### [Directions]
All of the data should be copied exactly, with the pictures left out.

### [Data extract]
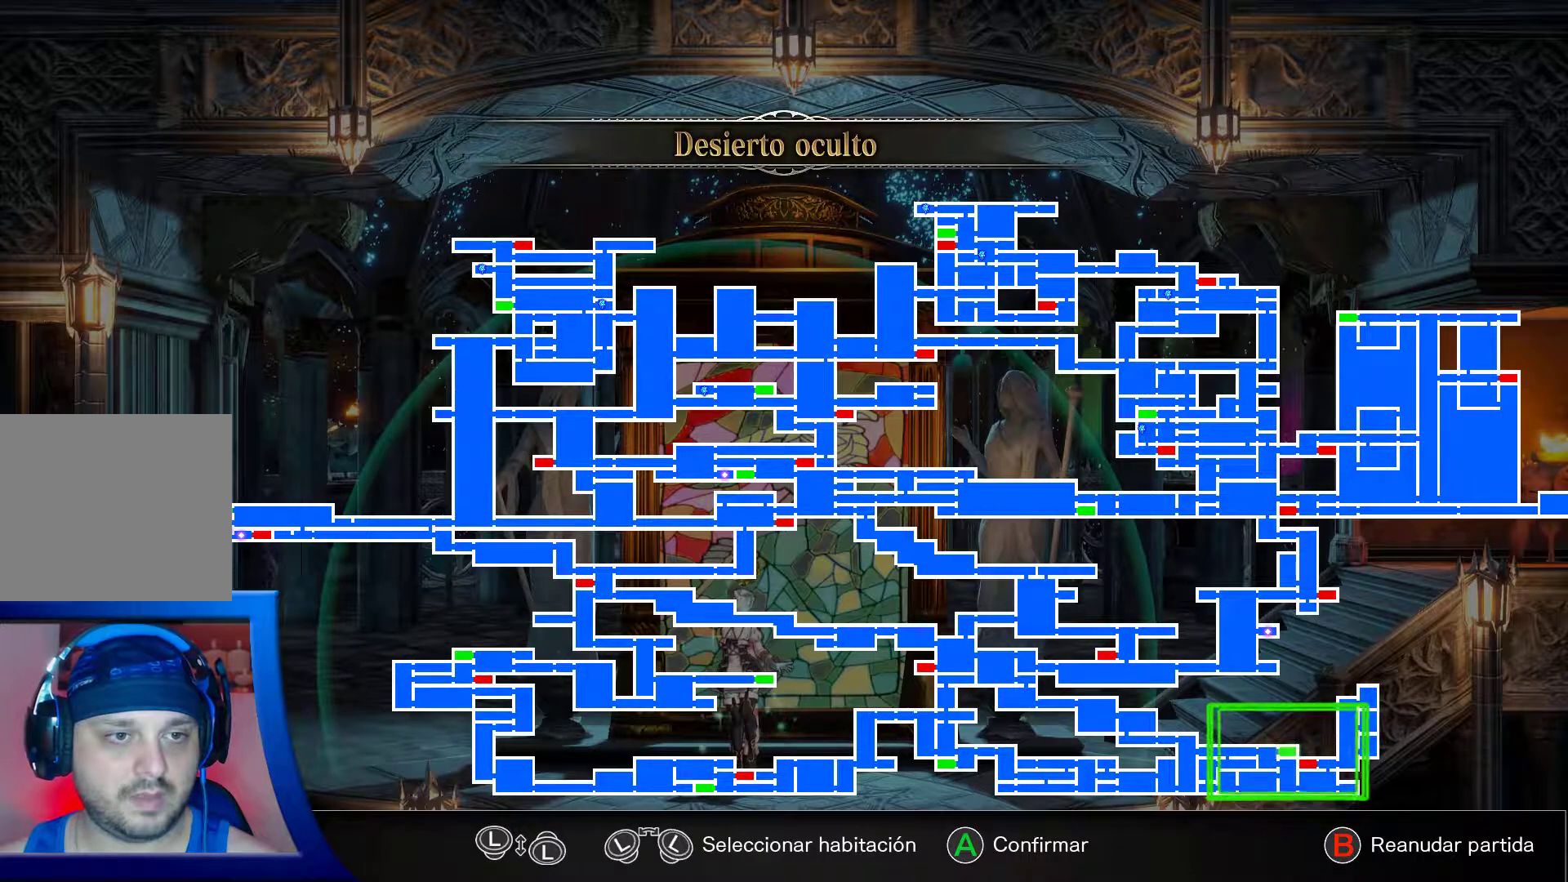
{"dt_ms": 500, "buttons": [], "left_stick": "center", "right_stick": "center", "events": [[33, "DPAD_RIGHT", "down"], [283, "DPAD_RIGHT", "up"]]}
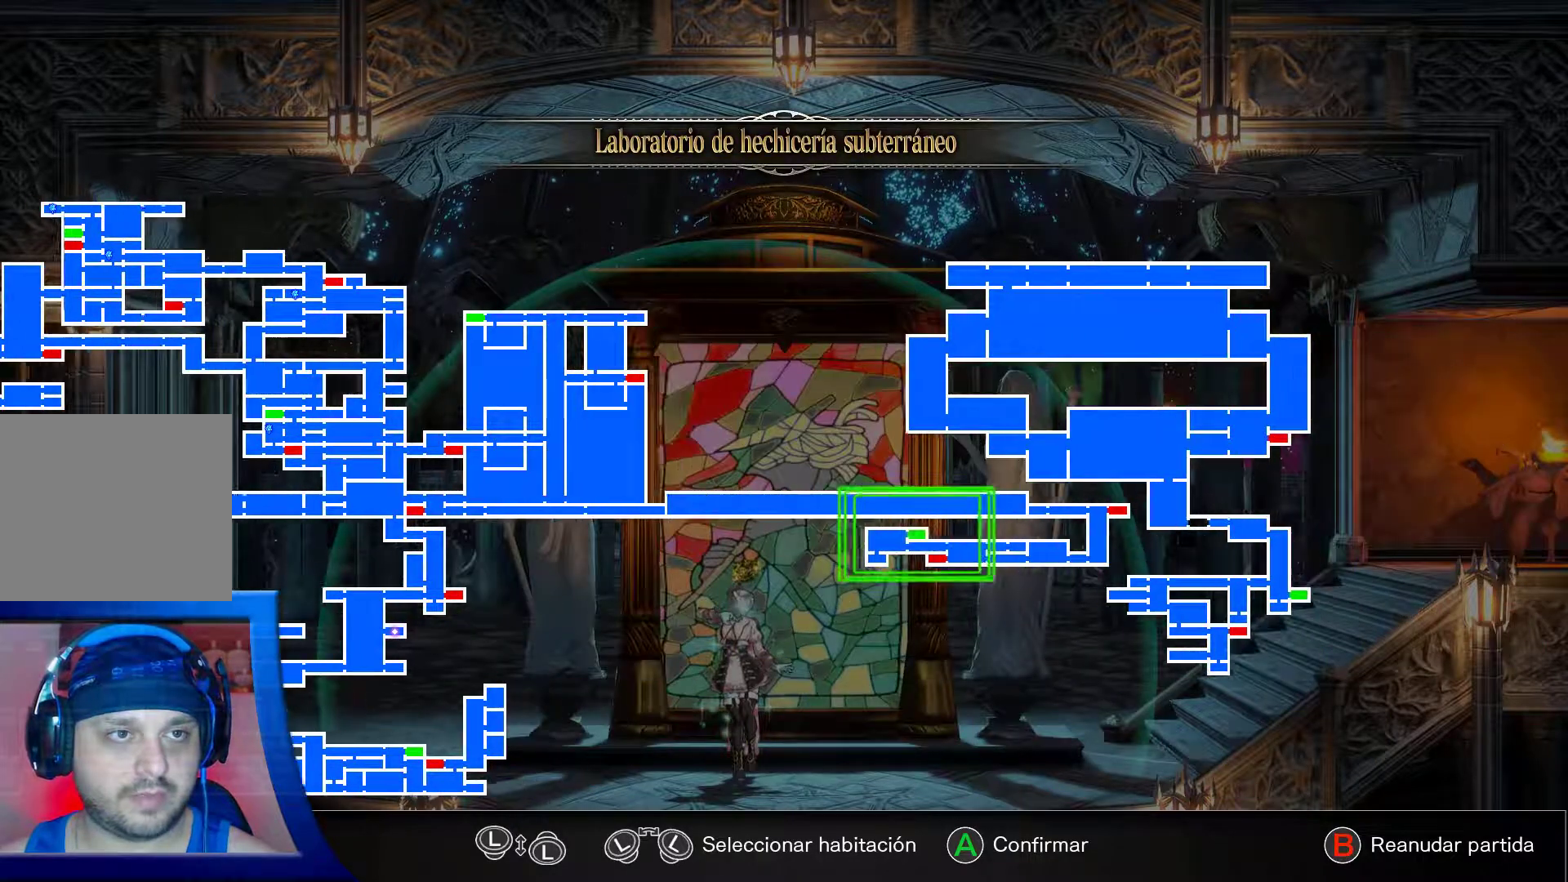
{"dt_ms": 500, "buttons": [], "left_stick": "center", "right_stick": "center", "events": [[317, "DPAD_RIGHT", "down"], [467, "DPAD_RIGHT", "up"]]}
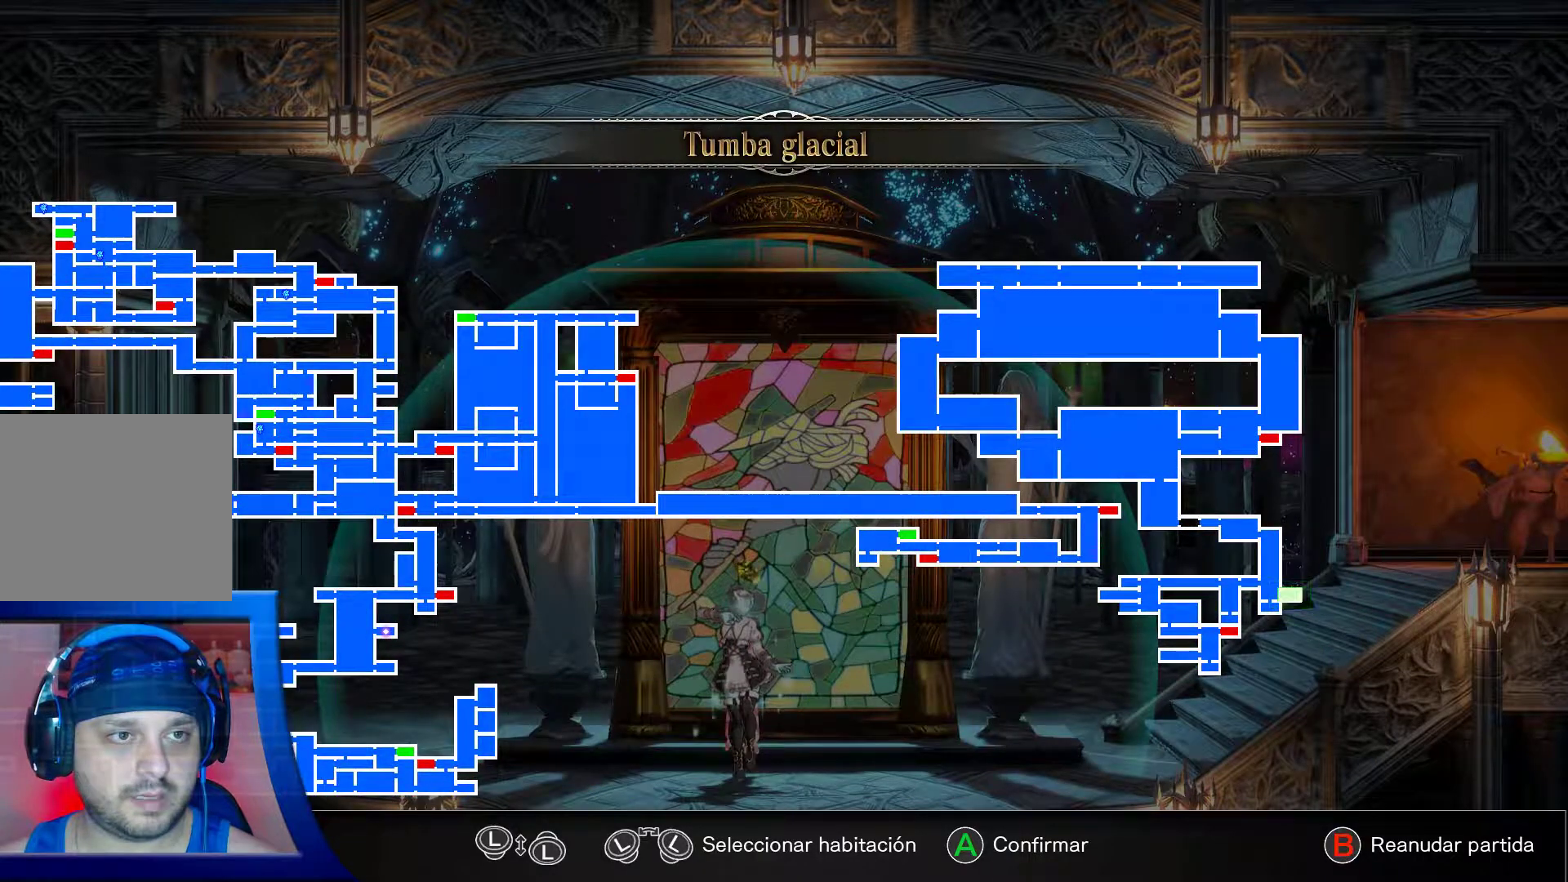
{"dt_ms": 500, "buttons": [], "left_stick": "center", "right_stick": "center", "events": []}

### [Result]
{"dt_ms": 500, "buttons": [], "left_stick": "center", "right_stick": "center", "events": [[33, "DPAD_RIGHT", "down"], [283, "DPAD_RIGHT", "up"]]}
{"dt_ms": 500, "buttons": [], "left_stick": "center", "right_stick": "center", "events": [[317, "DPAD_RIGHT", "down"], [467, "DPAD_RIGHT", "up"]]}
{"dt_ms": 500, "buttons": [], "left_stick": "center", "right_stick": "center", "events": []}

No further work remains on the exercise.